L’Ombre vit alors le Kosmos enflammé de son adversaire irradier l’espace, jusqu’à réveiller la lave en fusion qui coulait en contrebas et se prépara à se dégager de l’assaut imminent. Trop tard, trop lent. Seth venait de libérer une partie de sa puissance à l’état brut en une onde de choc qui partit dans toutes les directions, projetant entremêlés pierres enflammées et lave incandescente. L’Ombre fut emportée par le choc et martyrisée par les assauts incandescents ; il atterrit violemment contre une paroi rocheuse et resta au sol, sonné. Seth concentra les forces qui lui restait dans ses mains et se jeta en avant, saisissant l’Ombre par le cou.
« Regarde-bien, je vais le détruire et te faire taire !
- Ridicule, tu n’y arriveras jamais, tu es bien trop faible, l’Ombre va se relever et t’emporter dans les tourments de la mort !
- JAMAIS ! hurla Seth, les veines de son cou prêtes à exploser de rage.
Le serviteur d’Athéna fit naître entre ses doigts serrés autour du cou de l’Ombre des traits de feu. Puisant dans ses dernières ressources, il intensifia la violence de son assaut jusqu’à un point où aucune créature ne pourrait résister.
- Il en faudra plus, éructa l’Ombre en donnant un violent coup de pied pour se dégager.
- Oui, répliqua Seth, il en faudra plus pour me faire lâcher prise !!! »
Les yeux de Seth brillèrent comme de la lave en fusion et ses bras commencèrent à se desserrer. Il propulsa l’Ombre dans les airs et s’envola à son tour au-dessus de la lave en fusion.

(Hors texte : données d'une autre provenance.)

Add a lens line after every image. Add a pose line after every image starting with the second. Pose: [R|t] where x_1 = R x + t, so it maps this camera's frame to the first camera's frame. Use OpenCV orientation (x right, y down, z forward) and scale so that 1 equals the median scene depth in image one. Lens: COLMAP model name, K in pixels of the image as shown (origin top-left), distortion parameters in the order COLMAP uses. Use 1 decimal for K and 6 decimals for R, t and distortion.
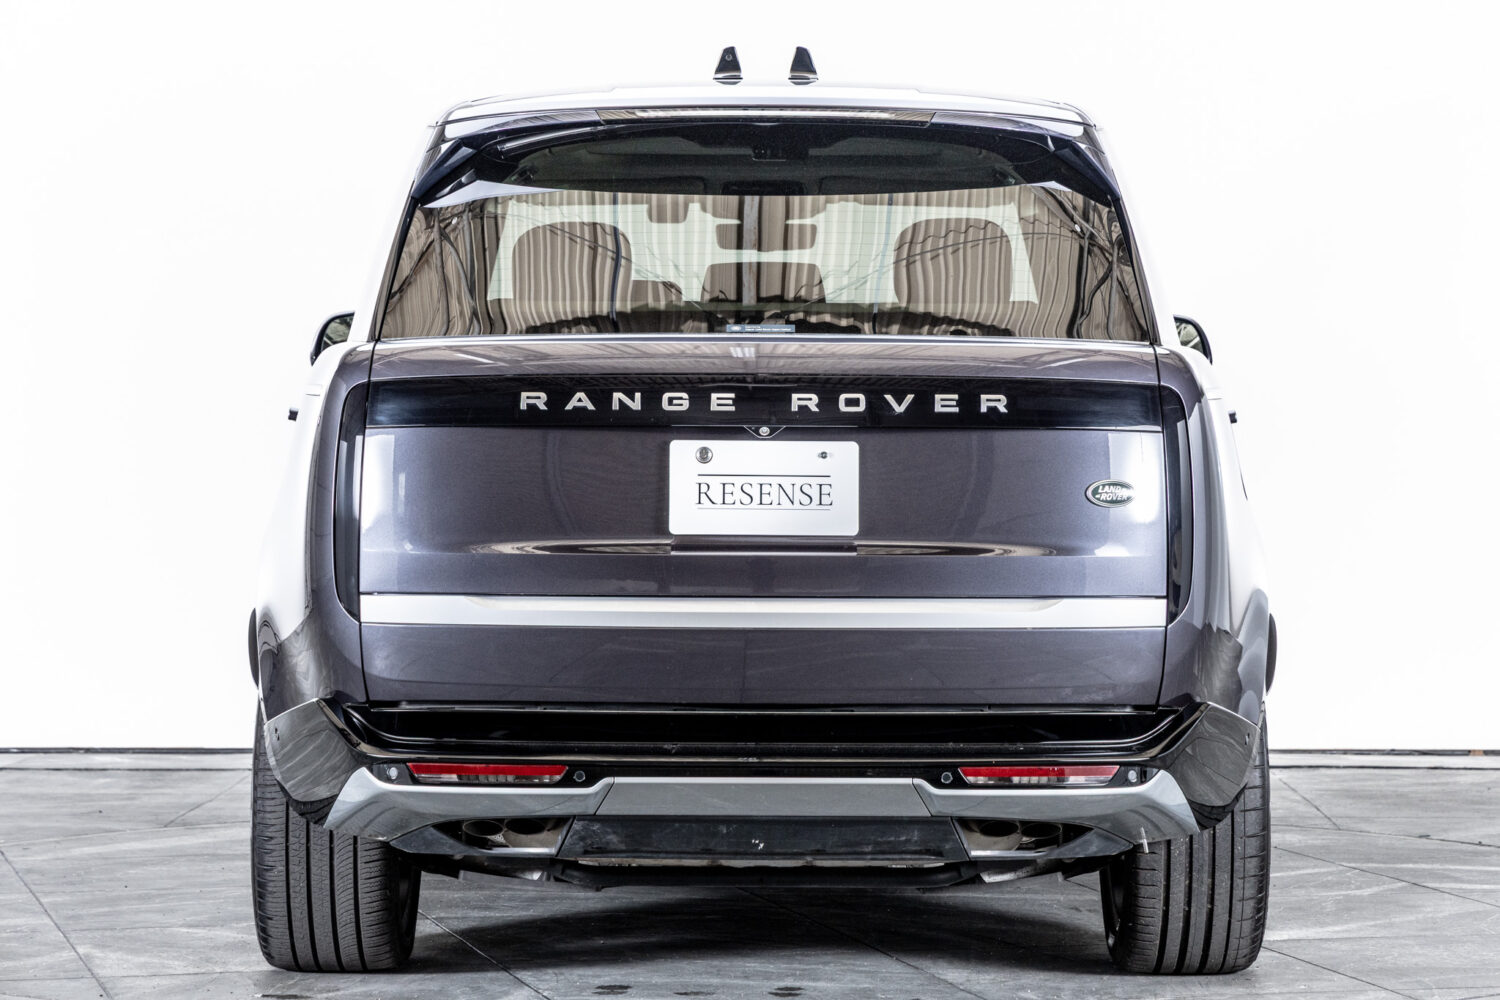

« Que les Ailes du Phénix t’emportent ! »
La déferlante d’énergie incandescente frappa l’Ombre au moment où l’Armure Sacrée vint recouvrir Seth dans un torrent de feu. Seth comprenait enfin le Kosmos. Il avait eu l’étincelle qu’il attendait depuis si longtemps. Contrairement à toutes les fois où il avait réveillé le Kosmos, il sentait cette fois-ci qu’il était capable de le contrôler, de lui faire accomplir les plus grandes choses. Il voyait l’horreur dans les yeux pourtant sans vie de l’Ombre. Surtout, la voix s’était tue.
***
Réveil
La porte infernale qui l’avait vu retrouver ses amis n’était plus qu’un lointain souvenir. La déesse l’avait aidé, mais elle ne pouvait rien pour ses nuits. Seth se réveilla nauséeux. Sa nuit avait encore été troublée par ce rêve étrange. Quoi qu'il fît, il revoyait le visage grimaçant du gardien de l'Île. Pourtant il se rappelait avoir jeté son corps disloqué dans une mare de lave. Il était mort, son corps volatilisé, et son âme faisait maintenant partie de la cohorte de spectres qui hantaient cette Île.
Il essaya de faire passer son mal-être, en avalant le brouet infâme qui servait de déjeuner ici, au Sanctuaire. Il en venait presque à regretter la chair des scarabées de feu. Mais cela était le passé, et le passé n'était rien. Non, aujourd'hui son esprit se tournait vers l'Egypte. Non pas qu'il éprouvât la nostalgie de son pays d'origine, et encore moins de la compassion pour le sort de ses habitants. Non il sentait que quelque chose s'y passait, quelque chose qui était lié à lui.
Il avait promis à Athéna de la servir et au véritable maître de l'Île de s’y tenir à tout prix. Pourquoi pas ? Tant qu'à être au service de quelqu'un, ces maîtres-là en valaient bien d'autres. Mais aujourd'hui sa promesse signifiait-elle son départ vers l'Egypte, ou l'en éloignait-elle ? Il devait parler à Mâa, même si son sentimentalisme forcené allait faire ressurgir sa nausée, il devait en apprendre plus. La voix s’était tue. Il était Seth, Guerrier Sacré du Phénix.